All indications are the Rangers will be there right until the end.

"They have been communicative, in-depth and thorough," Boras said Wednesday evening at the Winter Meetings. "We've seen a lot of them. They are hard workers and thorough."

A resolution is not expected anytime soon. Boras met with general manager Jon Daniels on Tuesday night, but owner Tom Hicks will also get involved at some point before the process is over.

The Rangers have not made a formal offer. But they understand what Boras is looking for and they have not yet run away.

"We're still talking," Daniels said. "It's like I've said before, we'll place an evaluation on any player on where we want to go. If we can get something done in those parameters, we will."

Zito continues to be the Rangers' primary focus as far as their starting rotation but it's a competitive situation. The Chicago Cubs dropped out of the race when they reached an agreement with Ted Lilly, but that could increase the Yankees' interest. They went strong after Lilly.

The Seattle Mariners are expected to be contenders as well, especially after missing out on Jason Schmidt, who is said to be heading to the Los Angeles Dodgers for three years and $47 million.

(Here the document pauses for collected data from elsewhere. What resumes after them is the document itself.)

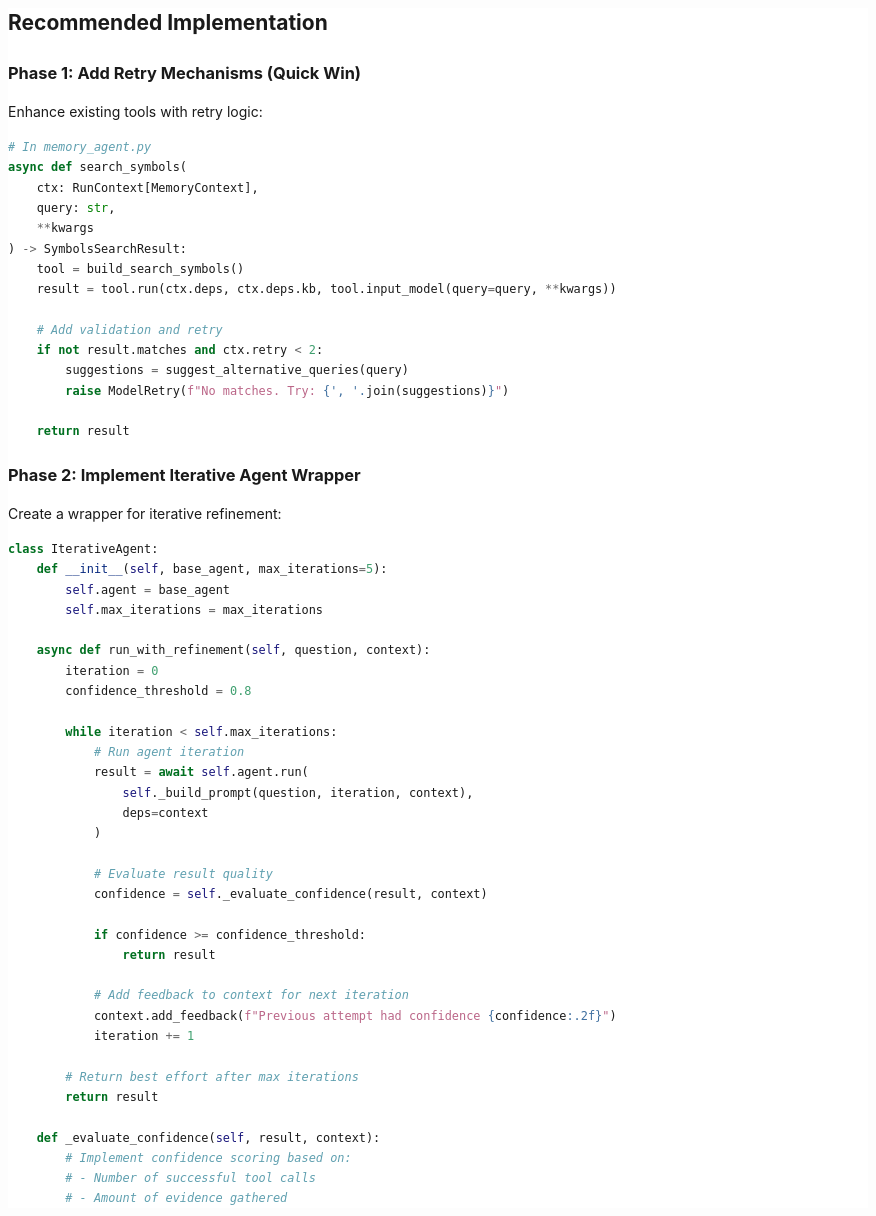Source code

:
 ```python
```

## Recommended Implementation

### Phase 1: Add Retry Mechanisms (Quick Win)

Enhance existing tools with retry logic:

```python
# In memory_agent.py
async def search_symbols(
    ctx: RunContext[MemoryContext],
    query: str,
    **kwargs
) -> SymbolsSearchResult:
    tool = build_search_symbols()
    result = tool.run(ctx.deps, ctx.deps.kb, tool.input_model(query=query, **kwargs))
    
    # Add validation and retry
    if not result.matches and ctx.retry < 2:
        suggestions = suggest_alternative_queries(query)
        raise ModelRetry(f"No matches. Try: {', '.join(suggestions)}")
    
    return result
```

### Phase 2: Implement Iterative Agent Wrapper

Create a wrapper for iterative refinement:

```python
class IterativeAgent:
    def __init__(self, base_agent, max_iterations=5):
        self.agent = base_agent
        self.max_iterations = max_iterations
    
    async def run_with_refinement(self, question, context):
        iteration = 0
        confidence_threshold = 0.8
        
        while iteration < self.max_iterations:
            # Run agent iteration
            result = await self.agent.run(
                self._build_prompt(question, iteration, context),
                deps=context
            )
            
            # Evaluate result quality
            confidence = self._evaluate_confidence(result, context)
            
            if confidence >= confidence_threshold:
                return result
            
            # Add feedback to context for next iteration
            context.add_feedback(f"Previous attempt had confidence {confidence:.2f}")
            iteration += 1
        
        # Return best effort after max iterations
        return result
    
    def _evaluate_confidence(self, result, context):
        # Implement confidence scoring based on:
        # - Number of successful tool calls
        # - Amount of evidence gathered
```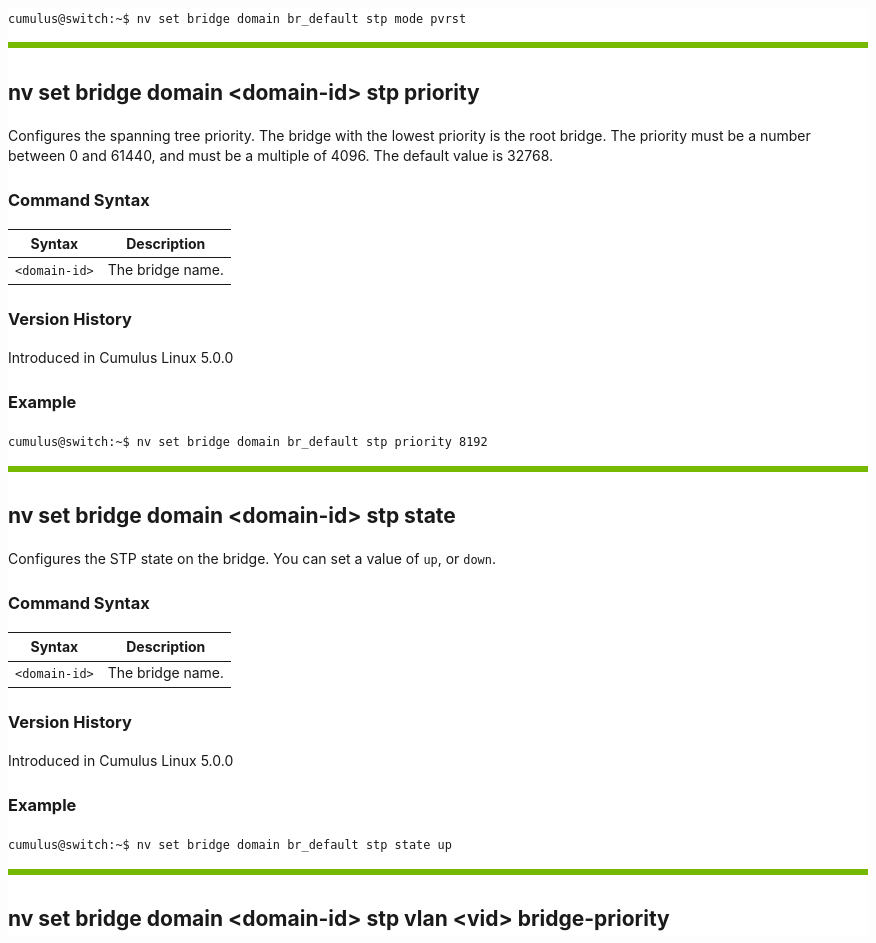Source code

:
 ```
cumulus@switch:~$ nv set bridge domain br_default stp mode pvrst
```

<HR STYLE="BORDER: DASHED RGB(118,185,0) 0.5PX;BACKGROUND-COLOR: RGB(118,185,0);HEIGHT: 4.0PX;"/>

## <h>nv set bridge domain \<domain-id\> stp priority</h>

Configures the spanning tree priority. The bridge with the lowest priority is the root bridge. The priority must be a number between 0 and 61440, and must be a multiple of 4096. The default value is 32768.

### Command Syntax

| Syntax |  Description   |
| ---------  | -------------- |
|`<domain-id>` |  The bridge name. |

### Version History

Introduced in Cumulus Linux 5.0.0

### Example

```
cumulus@switch:~$ nv set bridge domain br_default stp priority 8192
```

<HR STYLE="BORDER: DASHED RGB(118,185,0) 0.5PX;BACKGROUND-COLOR: RGB(118,185,0);HEIGHT: 4.0PX;"/>

## <h>nv set bridge domain \<domain-id\> stp state</h>

Configures the STP state on the bridge. You can set a value of `up`, or `down`.

### Command Syntax

| Syntax |  Description   |
| ---------  | -------------- |
|`<domain-id>` |  The bridge name. |

### Version History

Introduced in Cumulus Linux 5.0.0

### Example

```
cumulus@switch:~$ nv set bridge domain br_default stp state up
```

<HR STYLE="BORDER: DASHED RGB(118,185,0) 0.5PX;BACKGROUND-COLOR: RGB(118,185,0);HEIGHT: 4.0PX;"/>

## <h>nv set bridge domain \<domain-id\> stp vlan \<vid\> bridge-priority</h>
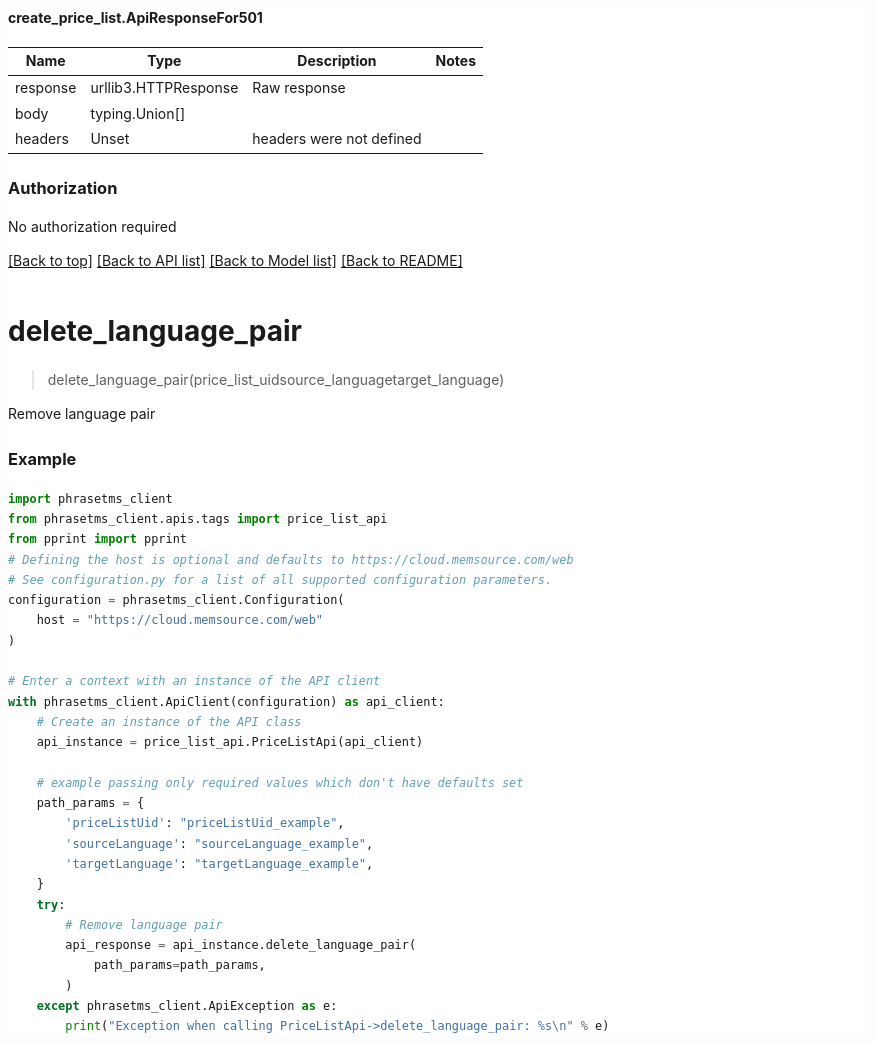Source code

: #### create_price_list.ApiResponseFor501

| Name     | Type                 | Description              | Notes |
| -------- | -------------------- | ------------------------ | ----- |
| response | urllib3.HTTPResponse | Raw response             |
| body     | typing.Union[]       |                          |
| headers  | Unset                | headers were not defined |

### Authorization

No authorization required

[[Back to top]](#\_\_pageTop) [[Back to API list]](../../../README.md#documentation-for-api-endpoints) [[Back to Model list]](../../../README.md#documentation-for-models) [[Back to README]](../../../README.md)

# **delete_language_pair**

<a id="delete_language_pair"></a>

> delete_language_pair(price_list_uidsource_languagetarget_language)

Remove language pair

### Example

```python
import phrasetms_client
from phrasetms_client.apis.tags import price_list_api
from pprint import pprint
# Defining the host is optional and defaults to https://cloud.memsource.com/web
# See configuration.py for a list of all supported configuration parameters.
configuration = phrasetms_client.Configuration(
    host = "https://cloud.memsource.com/web"
)

# Enter a context with an instance of the API client
with phrasetms_client.ApiClient(configuration) as api_client:
    # Create an instance of the API class
    api_instance = price_list_api.PriceListApi(api_client)

    # example passing only required values which don't have defaults set
    path_params = {
        'priceListUid': "priceListUid_example",
        'sourceLanguage': "sourceLanguage_example",
        'targetLanguage': "targetLanguage_example",
    }
    try:
        # Remove language pair
        api_response = api_instance.delete_language_pair(
            path_params=path_params,
        )
    except phrasetms_client.ApiException as e:
        print("Exception when calling PriceListApi->delete_language_pair: %s\n" % e)
```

The Rangers were never serious bidders on Schmidt. They had early interest in Lilly but did not meet with his agent here. They had some interest in Miguel Batista but have not talked with his agent at the Winter Meetings. They have not jumped into the pursuit of Gil Meche and Jeff Suppan.

Trade talks have not made much progress. They talked to the Atlanta Braves about Horacio Ramirez, but he appears headed to Seattle. They have talked to the Phillies about Jon Lieber, and they know the Baltimore Orioles want to move Rodrigo Lopez. They don't have a match with the Colorado Rockies for Jason Jennings.

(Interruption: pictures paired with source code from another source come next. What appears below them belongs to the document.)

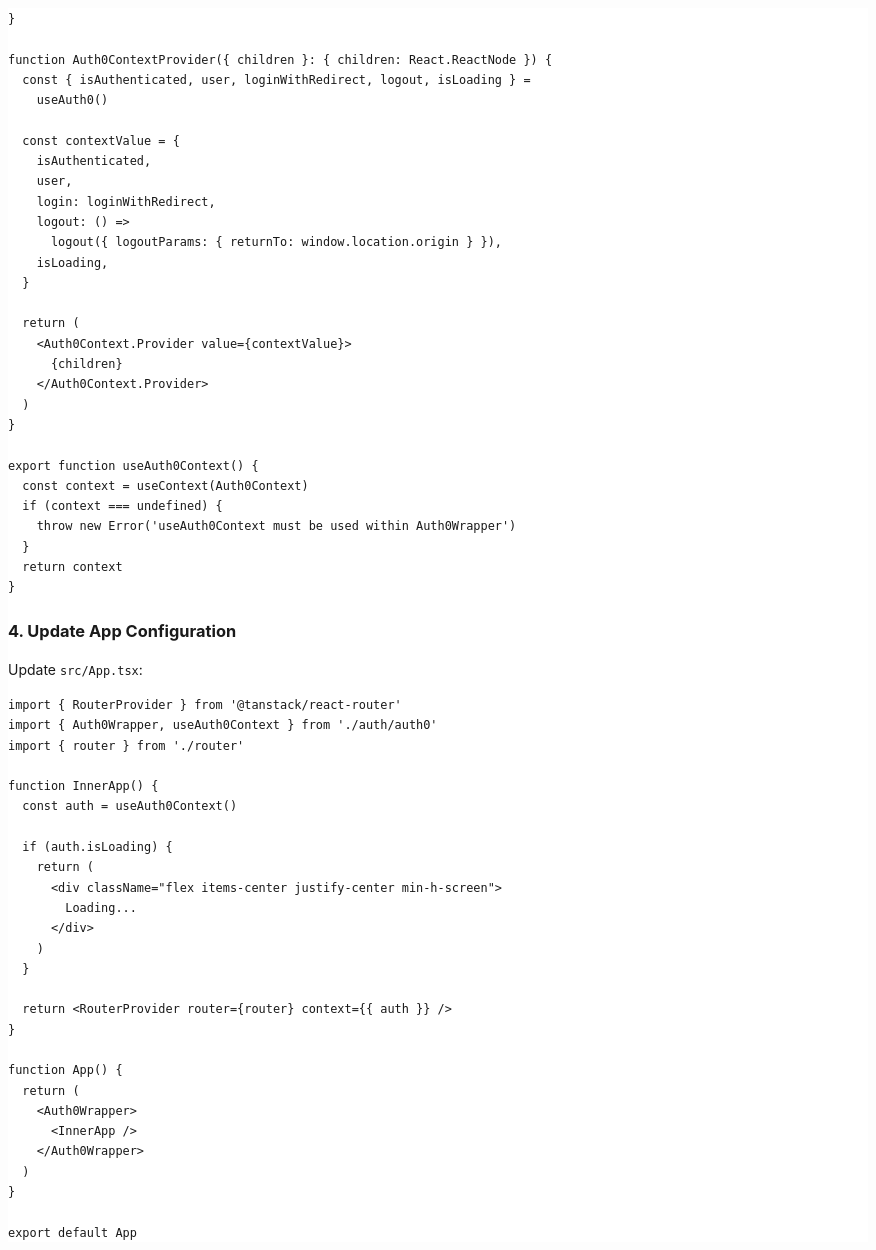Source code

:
 ```tsx
}

function Auth0ContextProvider({ children }: { children: React.ReactNode }) {
  const { isAuthenticated, user, loginWithRedirect, logout, isLoading } =
    useAuth0()

  const contextValue = {
    isAuthenticated,
    user,
    login: loginWithRedirect,
    logout: () =>
      logout({ logoutParams: { returnTo: window.location.origin } }),
    isLoading,
  }

  return (
    <Auth0Context.Provider value={contextValue}>
      {children}
    </Auth0Context.Provider>
  )
}

export function useAuth0Context() {
  const context = useContext(Auth0Context)
  if (context === undefined) {
    throw new Error('useAuth0Context must be used within Auth0Wrapper')
  }
  return context
}
```

### 4. Update App Configuration

Update `src/App.tsx`:

```tsx
import { RouterProvider } from '@tanstack/react-router'
import { Auth0Wrapper, useAuth0Context } from './auth/auth0'
import { router } from './router'

function InnerApp() {
  const auth = useAuth0Context()

  if (auth.isLoading) {
    return (
      <div className="flex items-center justify-center min-h-screen">
        Loading...
      </div>
    )
  }

  return <RouterProvider router={router} context={{ auth }} />
}

function App() {
  return (
    <Auth0Wrapper>
      <InnerApp />
    </Auth0Wrapper>
  )
}

export default App
```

They spent some time on Tuesday talking to agent Gregg Clifton about Mark Mulder, the 29-year-old left-hander who was 6-7 with a 7.14 ERA in 17 starts for the Cardinals last year before undergoing shoulder surgery.

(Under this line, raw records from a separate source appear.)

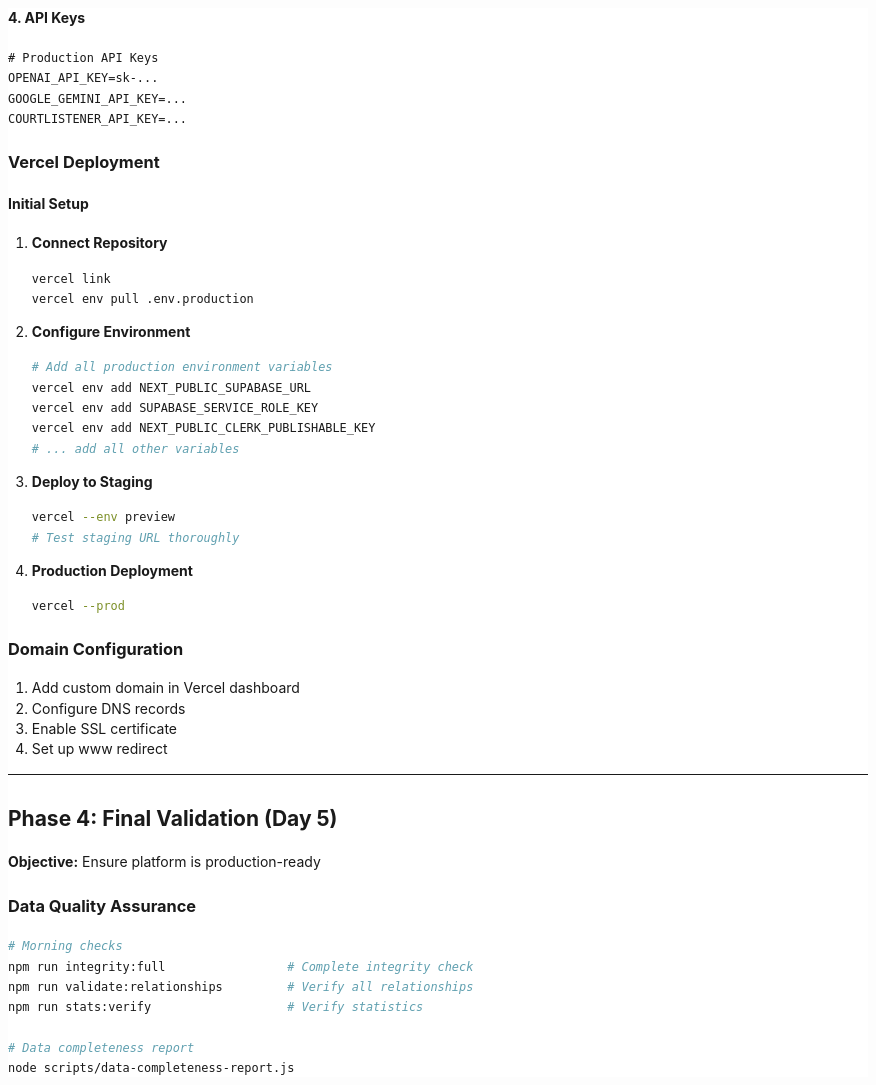 #### 4. API Keys
```env
# Production API Keys
OPENAI_API_KEY=sk-...
GOOGLE_GEMINI_API_KEY=...
COURTLISTENER_API_KEY=...
```

### Vercel Deployment

#### Initial Setup
1. **Connect Repository**
   ```bash
   vercel link
   vercel env pull .env.production
   ```

2. **Configure Environment**
   ```bash
   # Add all production environment variables
   vercel env add NEXT_PUBLIC_SUPABASE_URL
   vercel env add SUPABASE_SERVICE_ROLE_KEY
   vercel env add NEXT_PUBLIC_CLERK_PUBLISHABLE_KEY
   # ... add all other variables
   ```

3. **Deploy to Staging**
   ```bash
   vercel --env preview
   # Test staging URL thoroughly
   ```

4. **Production Deployment**
   ```bash
   vercel --prod
   ```

### Domain Configuration
1. Add custom domain in Vercel dashboard
2. Configure DNS records
3. Enable SSL certificate
4. Set up www redirect

---

## Phase 4: Final Validation (Day 5)
**Objective:** Ensure platform is production-ready

### Data Quality Assurance
```bash
# Morning checks
npm run integrity:full                 # Complete integrity check
npm run validate:relationships         # Verify all relationships
npm run stats:verify                   # Verify statistics

# Data completeness report
node scripts/data-completeness-report.js
```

It could be six weeks to three months into next season before Mulder is back on the mound, but the Rangers have checked the medical reports and still have strong interest. But the Cardinals, Diamondbacks, Mets and Orioles, among others, are interested.

"I've always said that with this club, that I'd like to add young veteran starting pitchers that have experience but age-wise are similar to the core of this team," Daniels said.

The Rangers were hoping to add two veteran starting pitchers. Daniels said he would be satisfied if the two were Mulder and Vicente Padilla, who has already re-signed and underwent his physical in Arlington on Wednesday.

What that means is the Rangers will pursue Zito but will not bid excessively, and it's clear they have no interest in going anywhere near the $100 million price tag that's been rumored. A total package of around $80 million could be more palatable to the Rangers and their budget.

"Unless we've done something else between now and then, we'll stay in it to the end," Daniels said. "There's no secret that we like Barry. I'd like to have him. [Manager] Ron [Washington] would like to have him. We also like our own guys, and we like the possibility of acquiring somebody at a later time.

"Our first choice is to have Barry, but if it doesn't work out, we're very comfortable."

Center field is the Rangers' other area of focus here in Florida, but trade talks have not been productive. They have talked to agent Craig Landis about a potential two-year deal with Jay Payton, but did not have any more discussions with agent Casey Close about Kenny Lofton.

The Rangers could end up signing both, but it appears right now they are closer to doing something with Payton. Talks with the Dodgers about Jason Repko did not go anywhere.

T.R. Sullivan is a reporter for MLB.com. This story was not subject to the approval of Major League Baseball or its clubs.